Andernorts, vor allem im Süden des Landes, gehe es um Immobilienspekulationen, so Saviano. Das Prinzip folgt hier der klassischen Erpressermethode. Laut italienischem Gesetzt ist ein Grundstück, das durch Brandstiftung gerodet wird, für 15 Jahre blockiert, es darf dort also nichts gebaut werden. „Italien brennt, um Baugenehmigungen zu blockieren, was die kriminellen Organisationen dazu nutzen, Unternehmer und die Verwaltung zu erpressen“, so Saviano. Die Botschaft dahinter sei: Bevor entschieden wird, ein Stück Land zu Baugrund zu machen, sollte man sich mit den Clans einig sein. Ansonsten wird alles niedergebrannt. Auch soll die Mafiaihre Hände bei der Wiederaufforstung mit im Spiel haben. Dieser Verdacht wurde bereits bei den schweren Bränden im Jahr 2003 laut.

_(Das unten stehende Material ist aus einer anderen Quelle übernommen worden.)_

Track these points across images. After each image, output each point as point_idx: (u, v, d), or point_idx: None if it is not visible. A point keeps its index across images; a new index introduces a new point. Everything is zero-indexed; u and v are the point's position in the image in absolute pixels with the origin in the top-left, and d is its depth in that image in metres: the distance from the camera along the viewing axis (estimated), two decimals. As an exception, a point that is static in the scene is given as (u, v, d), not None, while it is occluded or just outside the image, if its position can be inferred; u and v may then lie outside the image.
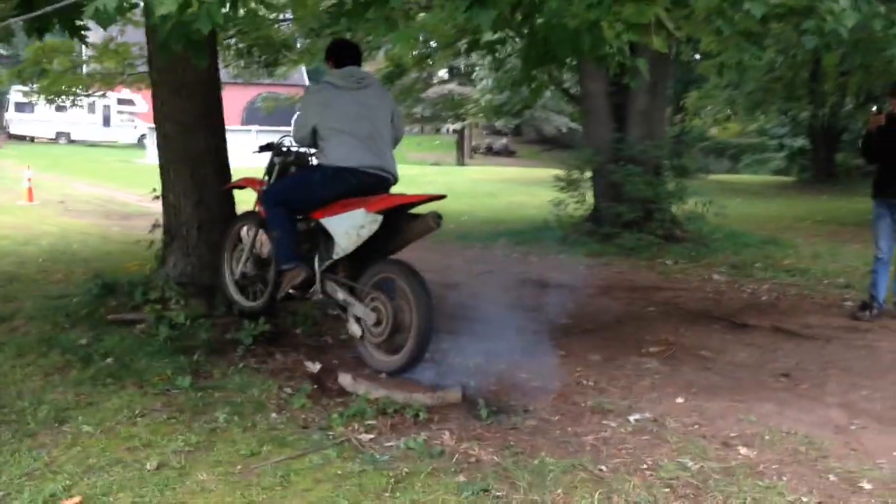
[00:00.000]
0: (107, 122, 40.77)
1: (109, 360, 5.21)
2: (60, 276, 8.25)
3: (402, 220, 5.09)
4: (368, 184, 5.16)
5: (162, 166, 6.31)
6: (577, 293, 8.03)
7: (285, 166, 5.66)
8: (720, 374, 5.66)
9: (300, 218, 5.42)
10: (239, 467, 3.78)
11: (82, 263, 9.11)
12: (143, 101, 36.25)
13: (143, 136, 39.57)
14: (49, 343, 5.52)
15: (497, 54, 5.50)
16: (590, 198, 12.33)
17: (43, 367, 5.15)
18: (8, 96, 37.36)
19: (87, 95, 12.06)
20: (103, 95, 14.13)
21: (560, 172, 12.45)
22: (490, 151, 44.42)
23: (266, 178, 5.74)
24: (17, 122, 38.75)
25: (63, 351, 5.36)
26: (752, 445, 4.22)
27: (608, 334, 6.69)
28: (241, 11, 2.67)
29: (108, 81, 12.04)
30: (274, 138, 5.96)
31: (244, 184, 5.95)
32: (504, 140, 44.66)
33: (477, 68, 16.26)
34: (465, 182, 23.73)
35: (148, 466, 3.76)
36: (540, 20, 3.10)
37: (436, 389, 4.81)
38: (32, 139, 38.44)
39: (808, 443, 4.27)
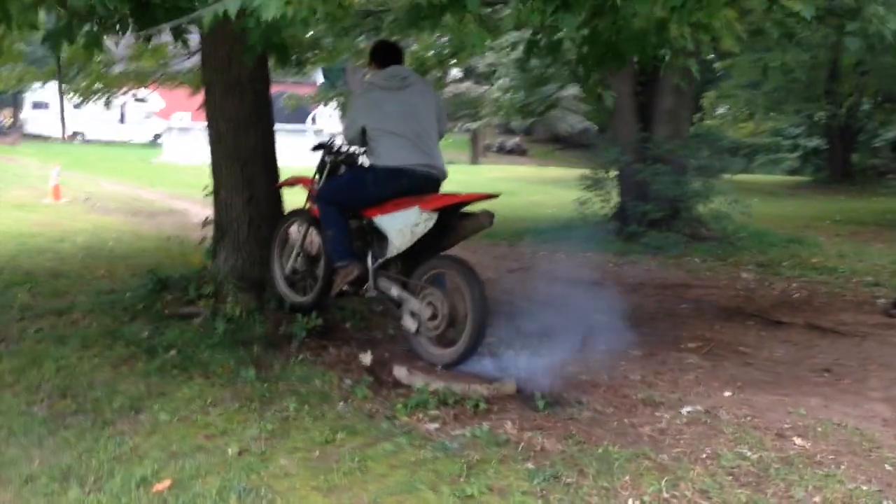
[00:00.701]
0: (122, 119, 40.89)
1: (173, 352, 5.37)
2: (103, 273, 8.41)
3: (455, 218, 5.23)
4: (420, 182, 5.31)
5: (214, 163, 6.46)
6: (610, 290, 8.17)
7: (336, 165, 5.80)
8: (761, 370, 5.78)
9: (352, 216, 5.57)
10: (317, 453, 3.93)
11: (122, 260, 9.28)
12: (159, 100, 36.39)
13: (157, 134, 39.79)
14: (112, 336, 5.69)
15: (556, 55, 5.63)
16: (615, 196, 12.44)
17: (109, 358, 5.31)
18: (24, 95, 37.49)
19: (122, 94, 12.21)
20: (140, 99, 14.14)
21: (586, 171, 12.58)
22: (502, 150, 44.49)
23: (317, 176, 5.89)
24: (32, 121, 38.90)
25: (127, 343, 5.53)
26: (807, 437, 4.34)
27: (645, 330, 6.80)
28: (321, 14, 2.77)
29: (141, 80, 12.19)
30: (325, 138, 6.11)
31: (295, 182, 6.10)
32: (517, 139, 44.72)
33: (499, 68, 16.39)
34: (482, 181, 23.84)
35: (230, 452, 3.91)
36: (604, 22, 3.21)
37: (492, 381, 4.95)
38: (76, 135, 38.36)
39: (859, 434, 4.40)
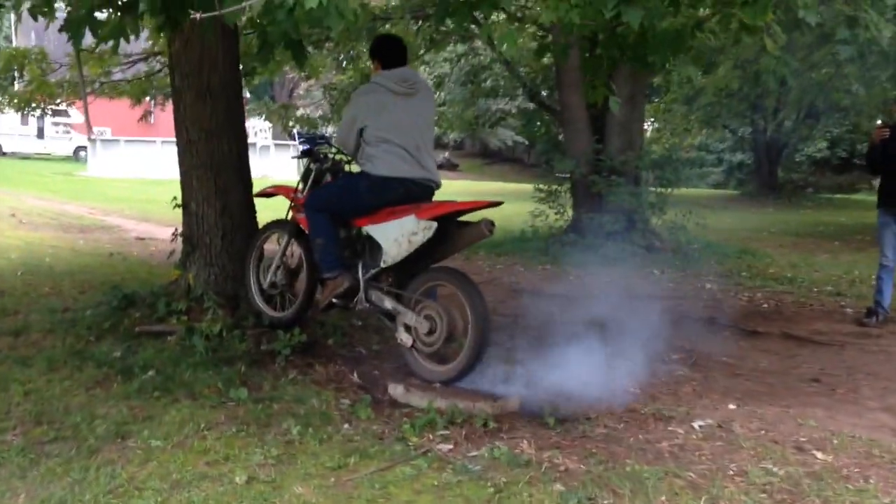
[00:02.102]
0: (41, 133, 39.59)
1: (151, 372, 5.03)
2: (49, 290, 7.96)
3: (452, 227, 5.02)
4: (415, 192, 5.08)
5: (183, 174, 6.13)
6: (578, 303, 8.04)
7: (321, 173, 5.54)
8: (752, 381, 5.72)
9: (341, 225, 5.31)
10: (332, 480, 3.67)
11: (66, 276, 8.81)
12: (78, 113, 35.32)
13: (79, 148, 38.62)
14: (80, 356, 5.31)
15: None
16: (569, 209, 12.40)
17: (80, 380, 4.94)
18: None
19: (58, 104, 11.67)
20: (60, 112, 13.58)
21: (539, 185, 12.53)
22: (432, 165, 44.33)
23: (300, 185, 5.62)
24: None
25: (98, 364, 5.17)
26: (826, 450, 4.26)
27: (625, 343, 6.69)
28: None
29: (76, 91, 11.68)
30: (310, 145, 5.79)
31: (276, 192, 5.82)
32: (446, 153, 44.73)
33: (447, 79, 16.26)
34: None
35: (237, 480, 3.62)
36: (636, 20, 3.06)
37: (495, 398, 4.75)
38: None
39: (876, 446, 4.34)
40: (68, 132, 40.01)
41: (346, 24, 2.82)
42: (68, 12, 3.15)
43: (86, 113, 3.69)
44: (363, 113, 5.08)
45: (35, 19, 3.23)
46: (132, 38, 3.65)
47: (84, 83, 3.76)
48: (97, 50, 8.73)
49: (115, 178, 27.46)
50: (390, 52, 5.23)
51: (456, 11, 3.73)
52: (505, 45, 3.36)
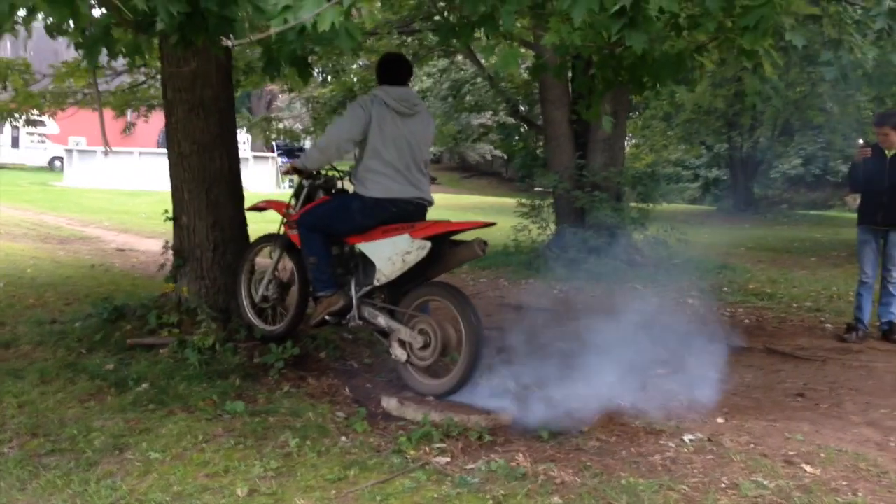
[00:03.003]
0: (15, 143, 39.27)
1: (145, 385, 5.04)
2: (34, 301, 7.94)
3: (445, 247, 5.07)
4: (408, 210, 5.15)
5: (174, 187, 6.14)
6: (563, 317, 8.14)
7: (313, 190, 5.58)
8: (739, 395, 5.81)
9: (334, 242, 5.35)
10: (333, 492, 3.70)
11: (49, 288, 8.78)
12: (53, 123, 35.10)
13: (54, 158, 38.33)
14: (73, 369, 5.32)
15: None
16: (551, 224, 12.49)
17: (74, 393, 4.96)
18: None
19: (41, 115, 11.63)
20: (35, 122, 13.46)
21: (522, 199, 12.60)
22: (410, 178, 44.36)
23: (292, 201, 5.65)
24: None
25: (91, 377, 5.17)
26: (814, 463, 4.34)
27: (612, 356, 6.76)
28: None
29: (58, 102, 11.66)
30: (288, 157, 5.84)
31: (268, 206, 5.85)
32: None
33: (429, 94, 16.37)
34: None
35: (239, 492, 3.65)
36: (639, 44, 3.14)
37: (488, 411, 4.80)
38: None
39: (862, 460, 4.42)
40: (43, 142, 39.71)
41: (354, 44, 2.88)
42: (83, 31, 3.18)
43: (102, 128, 3.69)
44: (357, 126, 5.06)
45: (52, 37, 3.26)
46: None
47: (99, 98, 3.76)
48: (82, 63, 8.70)
49: (92, 189, 27.29)
50: (395, 71, 5.25)
51: (459, 32, 3.80)
52: (504, 66, 3.44)
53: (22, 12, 2.91)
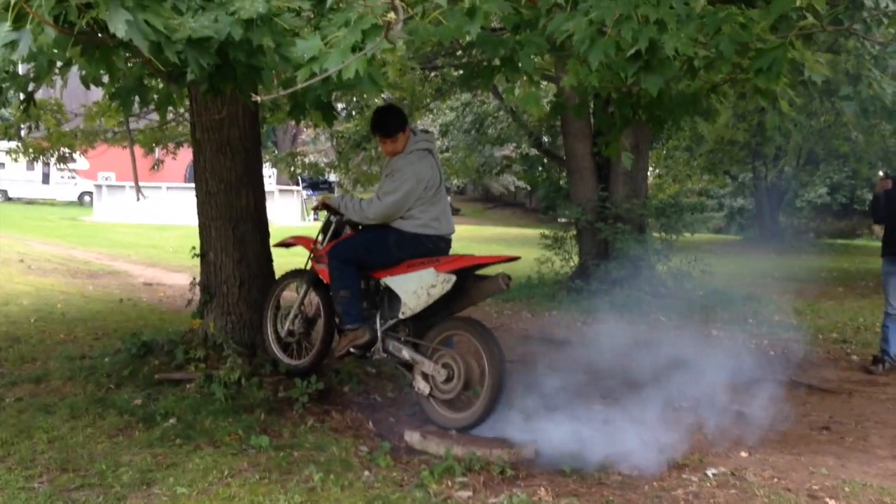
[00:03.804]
0: (46, 179, 39.90)
1: (172, 420, 5.12)
2: (64, 337, 8.06)
3: (470, 280, 5.14)
4: (440, 246, 5.25)
5: (202, 224, 6.26)
6: (586, 349, 8.13)
7: (340, 225, 5.67)
8: (762, 428, 5.77)
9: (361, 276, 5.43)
10: (357, 527, 3.75)
11: (79, 323, 8.91)
12: (83, 159, 35.62)
13: (84, 193, 38.90)
14: (102, 404, 5.41)
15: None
16: (574, 256, 12.52)
17: (103, 428, 5.03)
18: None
19: (72, 153, 11.86)
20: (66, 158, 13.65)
21: (545, 231, 12.64)
22: (434, 210, 44.54)
23: (320, 237, 5.74)
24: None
25: (120, 412, 5.26)
26: (838, 497, 4.34)
27: (636, 390, 6.77)
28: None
29: (89, 140, 11.87)
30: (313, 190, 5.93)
31: (295, 242, 5.94)
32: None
33: (452, 127, 16.54)
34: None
35: (264, 527, 3.70)
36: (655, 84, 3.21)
37: (512, 445, 4.83)
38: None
39: (887, 494, 4.42)
40: (73, 177, 40.27)
41: (378, 89, 2.97)
42: (117, 82, 3.31)
43: (135, 175, 3.78)
44: (422, 183, 5.17)
45: (87, 87, 3.38)
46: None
47: (133, 149, 3.88)
48: (113, 104, 8.88)
49: (121, 223, 27.65)
50: (407, 119, 5.42)
51: (480, 74, 3.89)
52: (525, 105, 3.52)
53: (59, 63, 3.04)
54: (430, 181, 5.17)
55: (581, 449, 4.94)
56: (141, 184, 4.65)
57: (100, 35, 2.63)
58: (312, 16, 3.04)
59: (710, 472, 4.68)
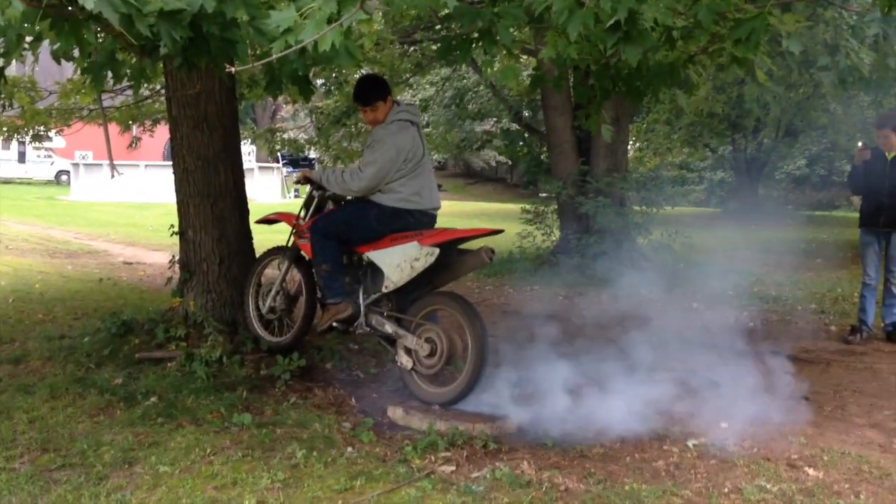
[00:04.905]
0: (22, 158, 39.46)
1: (153, 398, 5.10)
2: (42, 317, 8.01)
3: (453, 254, 5.13)
4: (422, 220, 5.22)
5: (180, 202, 6.21)
6: (569, 323, 8.19)
7: (323, 200, 5.64)
8: (742, 399, 5.80)
9: (343, 251, 5.40)
10: (339, 502, 3.75)
11: (57, 303, 8.84)
12: (59, 138, 35.22)
13: (61, 172, 38.53)
14: (82, 383, 5.37)
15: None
16: (555, 230, 12.53)
17: (84, 408, 5.01)
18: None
19: (48, 131, 11.71)
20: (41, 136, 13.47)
21: (527, 205, 12.64)
22: (415, 185, 44.43)
23: (302, 212, 5.71)
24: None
25: (100, 391, 5.23)
26: (817, 466, 4.38)
27: (617, 362, 6.79)
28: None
29: (65, 118, 11.72)
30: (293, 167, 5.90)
31: (278, 218, 5.91)
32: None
33: (432, 102, 16.46)
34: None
35: (247, 504, 3.70)
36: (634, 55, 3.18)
37: (493, 419, 4.85)
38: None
39: (865, 462, 4.46)
40: (49, 156, 39.85)
41: (354, 63, 2.93)
42: (89, 55, 3.25)
43: (109, 152, 3.71)
44: (400, 154, 5.13)
45: (58, 63, 3.33)
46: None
47: (106, 126, 3.82)
48: (87, 82, 8.76)
49: (99, 202, 27.43)
50: (389, 90, 5.37)
51: (458, 47, 3.86)
52: (504, 80, 3.50)
53: (28, 38, 2.99)
54: (410, 153, 5.13)
55: (562, 422, 4.97)
56: (119, 162, 4.58)
57: (69, 8, 2.59)
58: (287, -13, 3.00)
59: (690, 442, 4.71)
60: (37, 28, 2.77)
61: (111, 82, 4.25)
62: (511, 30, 3.50)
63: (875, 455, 4.60)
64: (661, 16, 2.91)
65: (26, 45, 3.18)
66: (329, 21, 2.59)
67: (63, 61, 3.60)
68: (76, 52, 3.30)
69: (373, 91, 5.26)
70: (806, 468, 4.35)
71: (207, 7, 2.66)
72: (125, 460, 4.22)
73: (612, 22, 3.03)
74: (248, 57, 3.08)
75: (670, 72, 4.01)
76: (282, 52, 2.54)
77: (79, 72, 4.56)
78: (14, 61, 4.56)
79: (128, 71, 3.57)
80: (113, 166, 4.01)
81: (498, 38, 3.41)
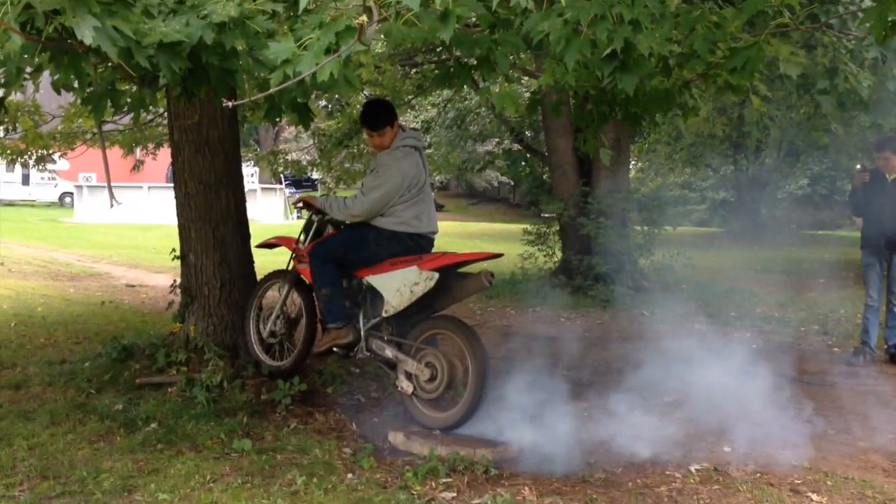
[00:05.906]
0: (26, 180, 39.55)
1: (154, 424, 5.09)
2: (44, 341, 8.00)
3: (453, 278, 5.13)
4: (421, 244, 5.24)
5: (181, 226, 6.23)
6: (571, 345, 8.14)
7: (322, 224, 5.65)
8: (745, 422, 5.79)
9: (343, 275, 5.41)
10: (340, 530, 3.73)
11: (59, 327, 8.83)
12: (63, 160, 35.33)
13: (64, 194, 38.62)
14: (83, 409, 5.37)
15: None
16: (557, 251, 12.54)
17: (84, 434, 4.99)
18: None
19: (51, 155, 11.77)
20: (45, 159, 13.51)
21: (528, 226, 12.66)
22: (418, 206, 44.49)
23: (302, 236, 5.72)
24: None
25: (101, 417, 5.22)
26: (820, 491, 4.36)
27: (621, 383, 6.77)
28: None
29: (68, 142, 11.79)
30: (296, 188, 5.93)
31: (278, 242, 5.93)
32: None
33: (433, 123, 16.52)
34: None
35: (246, 533, 3.68)
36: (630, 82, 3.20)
37: (495, 444, 4.83)
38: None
39: (869, 487, 4.44)
40: (53, 178, 39.96)
41: (353, 91, 2.95)
42: (88, 87, 3.27)
43: (108, 180, 3.73)
44: (407, 180, 5.18)
45: (58, 93, 3.36)
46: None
47: (104, 150, 3.84)
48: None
49: (102, 224, 27.47)
50: (396, 115, 5.41)
51: (457, 74, 3.88)
52: (502, 105, 3.52)
53: (29, 68, 3.01)
54: (414, 179, 5.17)
55: (565, 447, 4.95)
56: (122, 184, 4.61)
57: (68, 41, 2.61)
58: (286, 18, 3.02)
59: (693, 467, 4.70)
60: (36, 60, 2.79)
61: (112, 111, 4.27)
62: (509, 56, 3.51)
63: (879, 480, 4.58)
64: (657, 45, 2.93)
65: (27, 76, 3.20)
66: (327, 52, 2.61)
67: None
68: (76, 83, 3.32)
69: (381, 117, 5.30)
70: (809, 493, 4.33)
71: (206, 39, 2.69)
72: (125, 487, 4.21)
73: (608, 51, 3.05)
74: (248, 85, 3.09)
75: (666, 98, 4.03)
76: (280, 83, 2.55)
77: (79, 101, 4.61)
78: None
79: (128, 100, 3.59)
80: (112, 194, 4.02)
81: (496, 65, 3.43)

Doch der zündelnden Öko-Mafia steht die Politik ratlos gegenüber. Hinter den Bränden stünden „kriminelle Aktionen“, sagt Italiens Präsident Sergio Mattarella und fügt etwas hilflos hinzu: „Die Verantwortlichen müssen mit aller Strenge bestraft werden.“ Umweltminister Gian Luca Galletti weiß anscheinend nicht mehr, wohin mit seiner Wut. Während eines Interviews brüllt er fast ins Mikrofon: „Brandstifter sind kriminelle Idioten.“ Derweil brennt Italien weiter. Wie jedes Jahr.

Die Geschäfte der Camorra

CamorraDer Mafia-Clan ist vor allem in Neapel und der Region Kampanien präsent, aber auch in zahlreichen europäischen Staaten und den USA aktiv. Ihre schmutzigen Geschäfte reichen von internationalem Drogenhandel über Giftmüllverschiebungen bis hin zur Produktion gefälschter Euro-Scheine. Verfeindete Clans lieferten sich in der Vergangenheit immer wieder blutige Kämpfe. Nach der Verhaftung vieler Bosse rückten junge Anführer nach.

Brandstiftung Theoretisch wird Brandstiftung in Italien mit bis zu 15 Jahren Haft bestraft. Dazu kommt es aber nur selten. Laut dem Bericht der Umweltorganisation Legambiente werden jährlich etwa 600 Brandstifter angezeigt. In den ersten sechs Monaten dieses Jahres wurde bereits 366 Mal Anzeigen erstattet, es gab 18 Festnahmen. Doch in Italien mahlen die Mühlen der Justiz langsam. Derzeit sitzen nur 17 verurteilte Brandstifter ein.